Dr. Lina Khamis has published research on the protection of Palestinian intangible cultural heritage (ICH) as a chapter in the new book Archiving Gaza in the Present: Memory, Culture and Erasure, released by Saqi Books.
Dr. Khamis’s chapter, titled “Intangible Cultural Heritage in Palestine and International Law: The Wherewithal of Cultural Genocide”, offers a powerful examination of how Palestinian cultural memory is being threatened, reshaped, and, in many cases, deliberately targeted.
Dr. Khamis explores how Palestinian intangible cultural heritage (ICH), including language, rituals, oral traditions, crafts, agricultural practices, and collective memory, faces systematic erosion under occupation. While international law offers mechanisms for protecting cultural heritage, she argues that these frameworks remain largely insufficient in addressing the realities in historic Palestine, particularly in Gaza.

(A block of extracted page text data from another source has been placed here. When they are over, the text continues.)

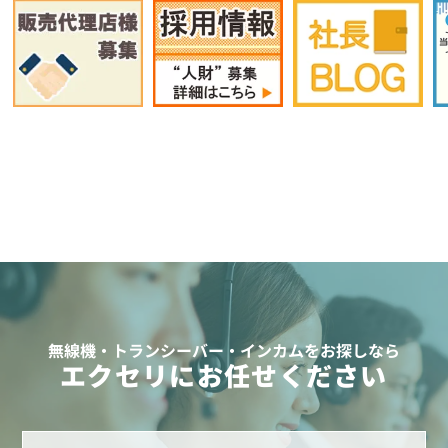
無線機・トランシーバー・インカムをお探しなら
エクセリにお任せください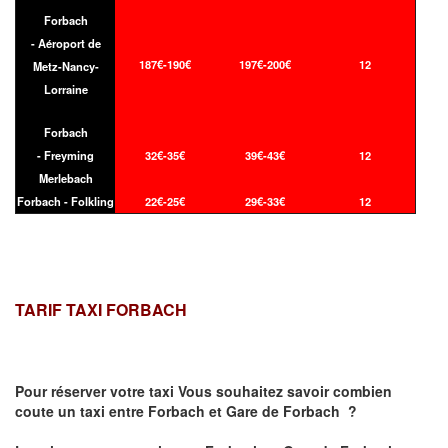
Forbach
- Aéroport de
187€-190€
197€-200€
12
Metz-Nancy-
Lorraine
Forbach
- Freyming
32€-35€
39€-43€
12
Merlebach
Forbach - Folkling
22€-25€
29€-33€
12
TARIF TAXI FORBACH
Pour réserver votre taxi Vous souhaitez savoir
combien
coute un taxi
entre Forbach et Gare de Forbach ?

Her research draws attention to how cultural genocide can occur without the complete physical destruction of a people. Instead, it can manifest through the suppression of cultural expression, the dismantling of social practices, the restriction of movement, and the erasure or appropriation of cultural symbols. She notes that these forms of harm undermine the continuity of Palestinian identity and violate core international conventions designed to protect cultural rights.
Dr. Khamis underscores that the fragmentation imposed on Palestinian communities disrupts cultural transmission between generations, threatening essential practices such as storytelling, traditional crafts, communal farming rituals, and celebrations deeply tied to place and land. She argues that protecting intangible heritage must become a central component of global justice efforts, especially as the current war on Gaza intensifies threats to both tangible and intangible heritage.
Her chapter calls for stronger international legal mechanisms, reparative justice, and active global engagement to safeguard Palestinian cultural identity. By situating Palestine’s struggle within wider conversations about memory, erasure, and international law, Dr. Khamis provides an urgent scholarly contribution to understanding how culture itself becomes a site of resilience and resistance.